At the first sign of an opening, the team gathered around Ishrin for their retreat. Their plan was to teleport to Mekano in one swift hop and then burn all their collective mana to put as much distance between them and the warehouse as possible. Perhaps even a thousand kilometers, if the girls managed to be efficient in the fight. And the plan, which had been tested and refined to account for all sorts of problems that could arise when going up against both magical and technological threats, was about to go off without a hitch.
Except for when said hitch halted its execution dead.
This time it was not a gut feeling. No. Ishrin’s gut literally screamed at him as a hundred-ton tungsten rod was released from a satellite hovering above the warehouse, 150 kilometers in the sky. He dropped everything that he was doing and instead of finishing his ritual his hands shot upwards.
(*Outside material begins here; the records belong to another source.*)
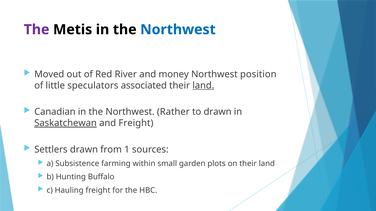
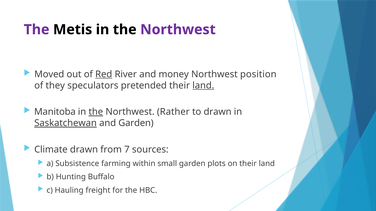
Northwest at (178, 30) colour: blue -> purple
Red underline: none -> present
little: little -> they
associated: associated -> pretended
Canadian: Canadian -> Manitoba
the at (96, 112) underline: none -> present
and Freight: Freight -> Garden
Settlers: Settlers -> Climate
1: 1 -> 7
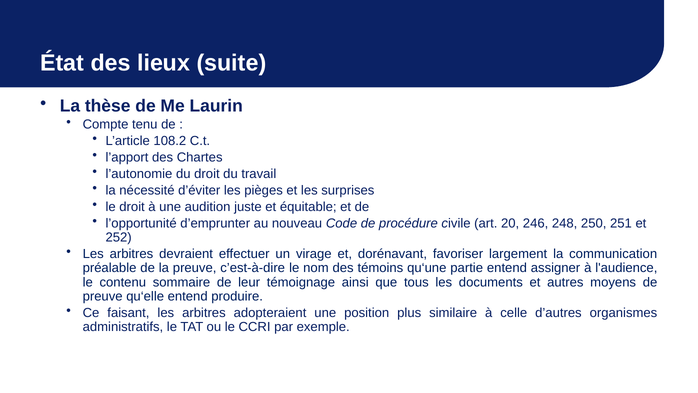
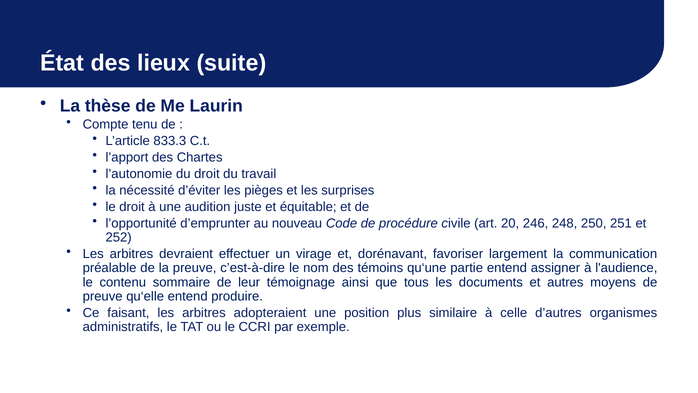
108.2: 108.2 -> 833.3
He grabbed the accelerating rod falling from the sky with his telekinesis, struggling and dropping to his knees. He gave it all he had, and slowly the rod first stopped accelerating, then stopped altogether until he managed to break it into pieces and had it fall harmlessly down on the planet to burn up in the atmosphere.
When he finally allowed himself to look around, he saw that everybody was completely still.
The fight was on hold. Paused. Frozen. Of all the people present, the most dangerous was Lisette, coiled up like a spring. Ready to explode again.
“They took Mekano.” Melina’s voice cut through the tense atmosphere.
“Wh—”
Then everyone was suddenly gone, as were the servers. All that was left in the warehouse were Ishrin, Melina and Lisette. And the aftermath of the battle, the only thing that could testify that the fight really happened and was not just a figment of their collective imagination.